Challenge
In the passage on David's leadership, print the section between "Reading the five" and "Deborah White said...", inclusive.

In speaking of "the blood of the men who went at the risk of their lives," David was saying that it was for God and not for him that these men had actually offered themselves to secure the sweet water for which he'd so longed. And it was to God that He was bound to give this offering.

Reading the five verses of this story is all you need to know to explain the power of David's leadership.

And, I'm convinced, it's the only primer any leader today really needs. Its lesson is simple:
  • Glorify God
  • Cherish the people you lead
Everything else that might be said about effective leadership is mere explication of those two points.

3 comments:

Deborah White said...

You write, "And, I'm convinced, it's the only primer any leader today really needs."

Yes, if they truly understand submission and humble obedience to God. If not, the lessons are lost to them.

Mark Daniels said...

Charlie and Deborah:
Thanks to both of you for your comments.

Records from a data source:
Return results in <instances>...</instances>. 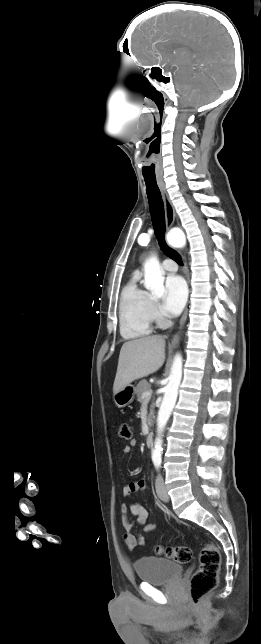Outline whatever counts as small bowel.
Returning a JSON list of instances; mask_svg holds the SVG:
<instances>
[{
  "instance_id": "c3829d8e",
  "label": "small bowel",
  "mask_w": 261,
  "mask_h": 644,
  "mask_svg": "<svg viewBox=\"0 0 261 644\" xmlns=\"http://www.w3.org/2000/svg\"><path fill=\"white\" fill-rule=\"evenodd\" d=\"M135 445V441H132L130 445L124 447V454H129L132 450V447ZM146 481L144 479H139L131 481L123 487L122 493L123 496L127 497L134 493L145 490ZM123 514V528L125 530L124 540L127 546L130 549H135L137 546H142L145 544V537L140 534H133L135 523L129 520L128 514L132 515L136 523L143 527V530L147 533L153 532L156 530L157 526L153 523L148 522V511L140 504H132L130 507L126 505H121L120 508Z\"/></svg>"
}]
</instances>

Response to the exercise
Reading the five verses of this story is all you need to know to explain the power of David's leadership.

And, I'm convinced, it's the only primer any leader today really needs. Its lesson is simple:
  • Glorify God
  • Cherish the people you lead
Everything else that might be said about effective leadership is mere explication of those two points.

3 comments:

Deborah White said...